** Opening DATA PROVIDED block **

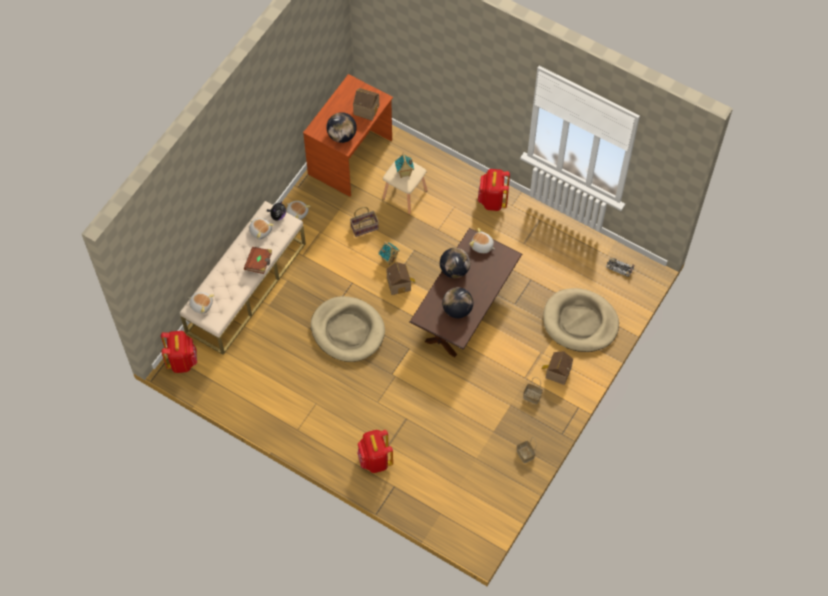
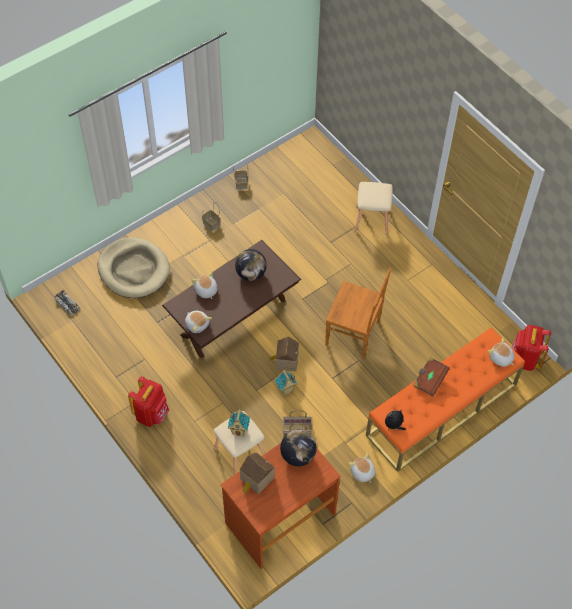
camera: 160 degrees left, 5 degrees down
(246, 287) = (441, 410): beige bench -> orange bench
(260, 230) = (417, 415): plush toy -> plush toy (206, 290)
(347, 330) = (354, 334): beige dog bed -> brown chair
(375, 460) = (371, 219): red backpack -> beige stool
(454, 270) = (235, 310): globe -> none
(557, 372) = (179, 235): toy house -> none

** Closing DATA PROVIDED block **
** Opening DATA PROVIDED block **

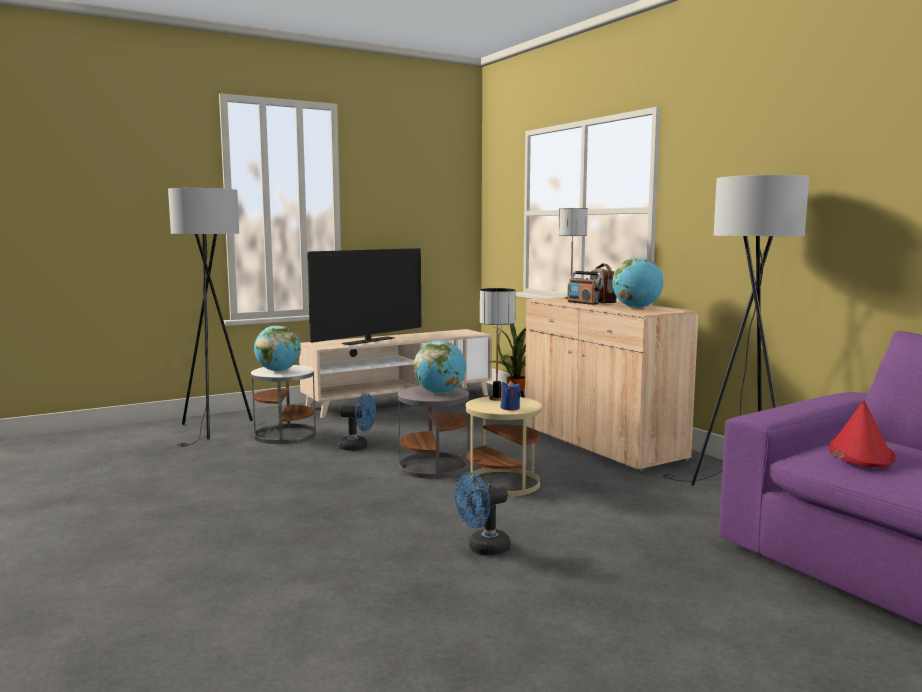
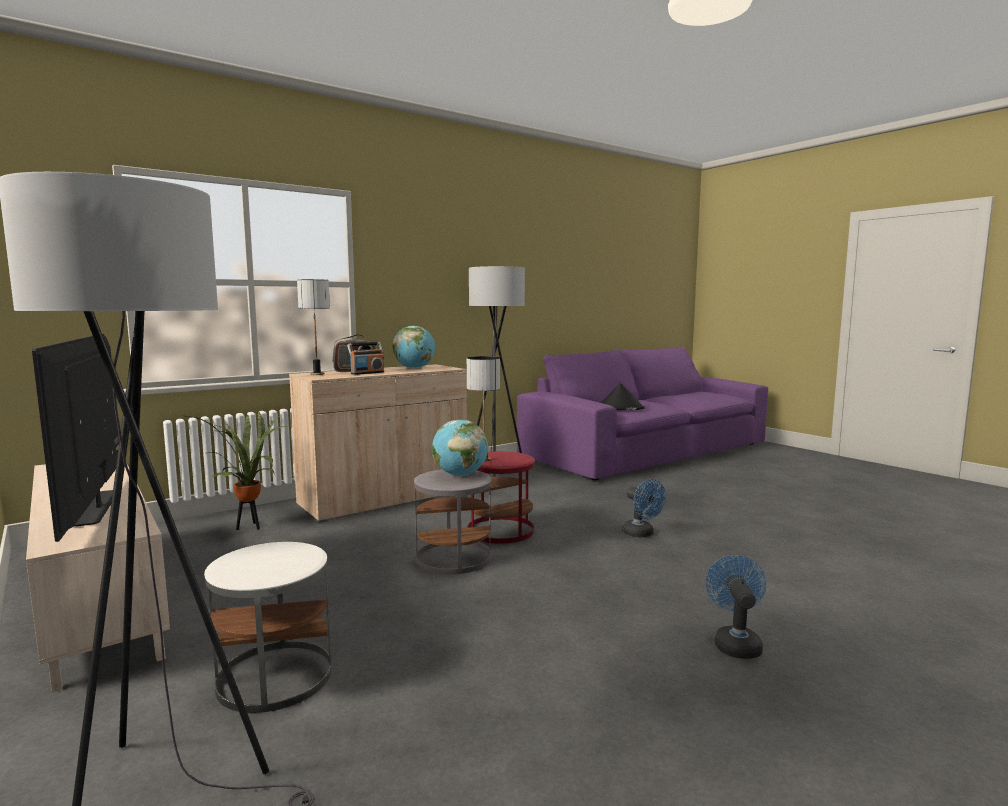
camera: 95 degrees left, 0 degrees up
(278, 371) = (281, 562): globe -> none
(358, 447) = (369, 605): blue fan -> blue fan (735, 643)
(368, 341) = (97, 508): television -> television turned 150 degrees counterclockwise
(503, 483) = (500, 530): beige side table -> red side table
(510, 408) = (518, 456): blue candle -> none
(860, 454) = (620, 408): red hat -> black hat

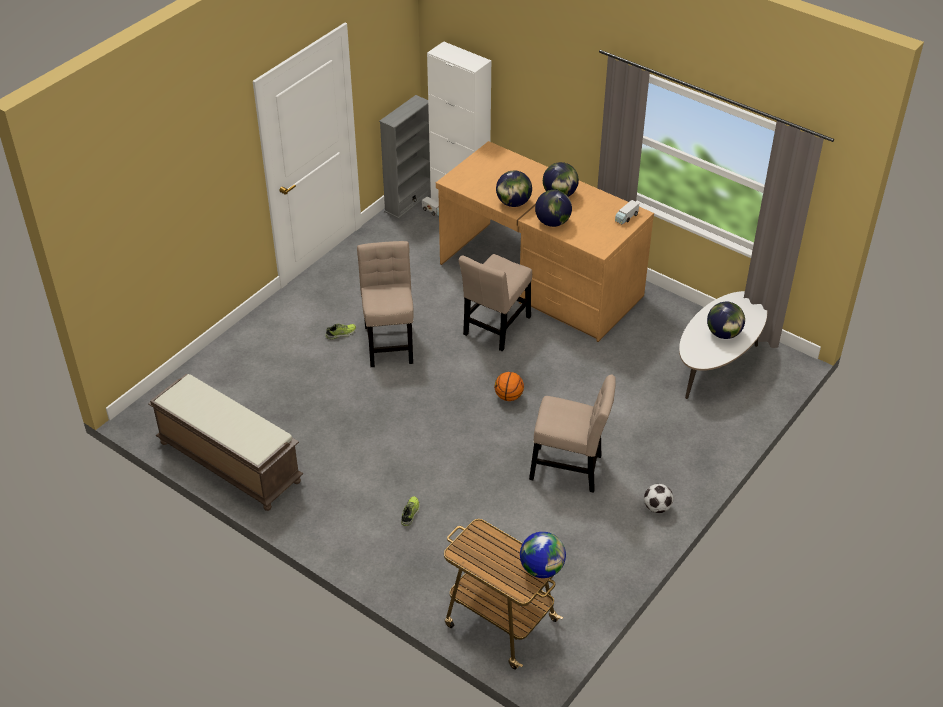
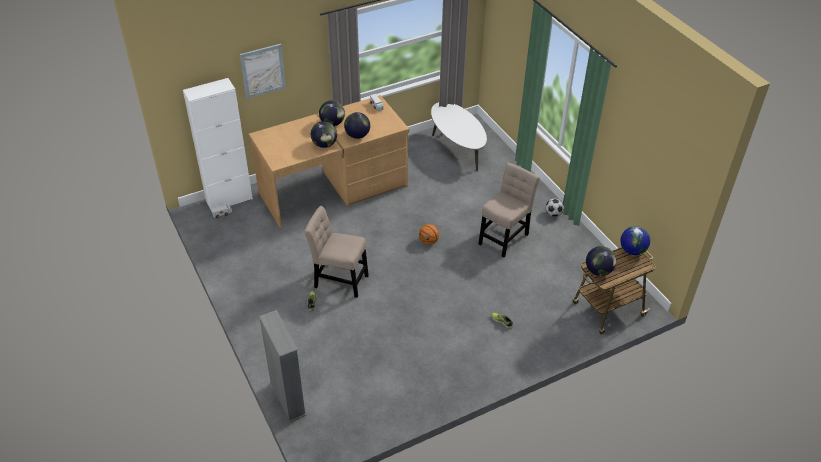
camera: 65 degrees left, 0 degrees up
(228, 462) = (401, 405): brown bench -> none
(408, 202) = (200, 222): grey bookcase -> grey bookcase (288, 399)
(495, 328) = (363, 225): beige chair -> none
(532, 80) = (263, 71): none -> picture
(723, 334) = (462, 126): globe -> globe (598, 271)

** Closing DATA PROVIDED block **
** Opening DATA PROVIDED block **

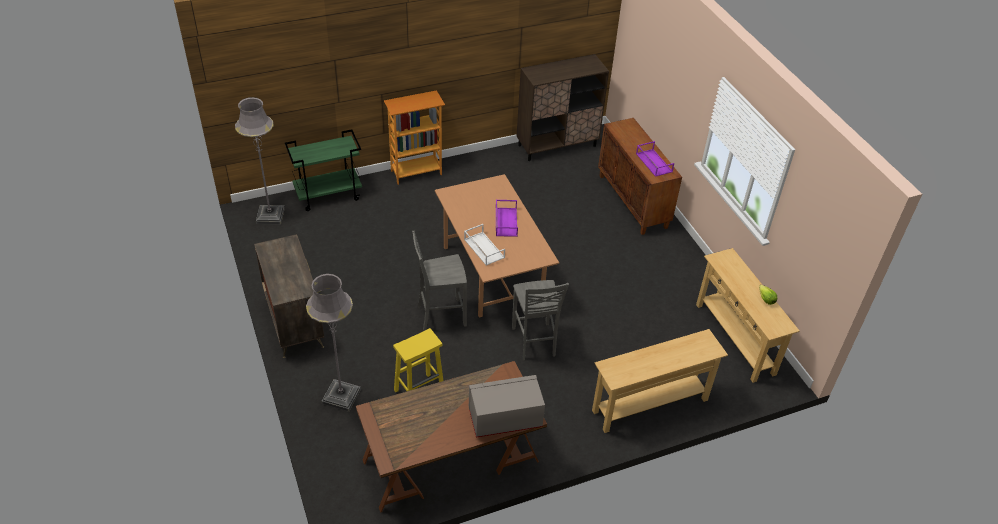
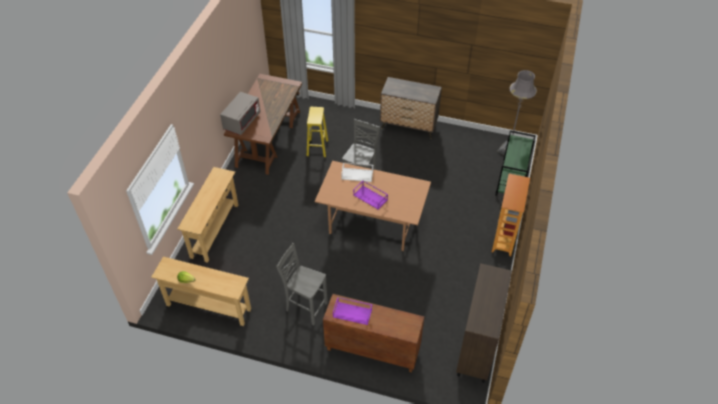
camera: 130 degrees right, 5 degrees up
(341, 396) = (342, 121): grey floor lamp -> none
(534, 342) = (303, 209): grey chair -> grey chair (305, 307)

** Closing DATA PROVIDED block **

** WHAT TO PRODUCE **
Print, without alteration, only the lines above between the one holding "(408, 202) = (200, 222): grey" and the one holding "(723, 334) = (462, 126): globe", inclusive.

** OUTPUT OF THE TASK **
(408, 202) = (200, 222): grey bookcase -> grey bookcase (288, 399)
(495, 328) = (363, 225): beige chair -> none
(532, 80) = (263, 71): none -> picture
(723, 334) = (462, 126): globe -> globe (598, 271)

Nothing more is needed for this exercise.